**Task prompt:** Reproduce, word for word, the stretch of the umami passage from "The UIC is dedicated" through "prepare delicious food.".

The Umami Information Center (UIC) was established in 1982 in order to convey information about umami as a basic taste as well as general information about umami in an accurate manner based on facts. By April 2007, the
UIC was officially accredited and recognized as a Non-Profit Organization (NPO) by the Tokyo Metropolitan Governor’s Office.
The UIC is dedicated to spread out accurate and beneficial information concerning umami within Japan
and throughout the rest of the world.
Umami is a basic taste felt when the umami substances sodium glutamate, sodium inosinate, and sodium guanylate stimulate the taste buds. All of these umami substances were discovered by Japanese people. Dr. Kikunae Ikeda discovered sodium glutamate in kelp in 1908. In 1913, Shintaro Kodama discovered sodium inosinate in bonito flakes, and in 1957, Dr. Akira Kuninaka discovered sodium guanylate in dried shiitake mushrooms. Japanese people have also long used these ingredients to prepare delicious food.
Glutamate is found in a variety of foods around the world, including tomatoes and other vegetables, fermented foods such as cheese, miso, soy sauce, and fish sauce, inosinate in meat and fish, and guanylate in dried mushrooms and vegetables, but for a long time the existence of the taste known as umami caused by umami substances went unnoticed in the West. In the 1980s, physiological researchers around the world began to research the physiological effects of umami substances, which led to increased interest in umami substances around the world, and in 2002, the existence of umami receptors in the human tongue was discovered, finally bringing worldwide recognition that umami is the fifth basic taste.

**Data block:**
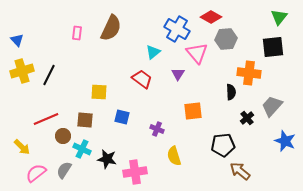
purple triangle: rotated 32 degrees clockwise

**Result:**
The UIC is dedicated to spread out accurate and beneficial information concerning umami within Japan
and throughout the rest of the world.
Umami is a basic taste felt when the umami substances sodium glutamate, sodium inosinate, and sodium guanylate stimulate the taste buds. All of these umami substances were discovered by Japanese people. Dr. Kikunae Ikeda discovered sodium glutamate in kelp in 1908. In 1913, Shintaro Kodama discovered sodium inosinate in bonito flakes, and in 1957, Dr. Akira Kuninaka discovered sodium guanylate in dried shiitake mushrooms. Japanese people have also long used these ingredients to prepare delicious food.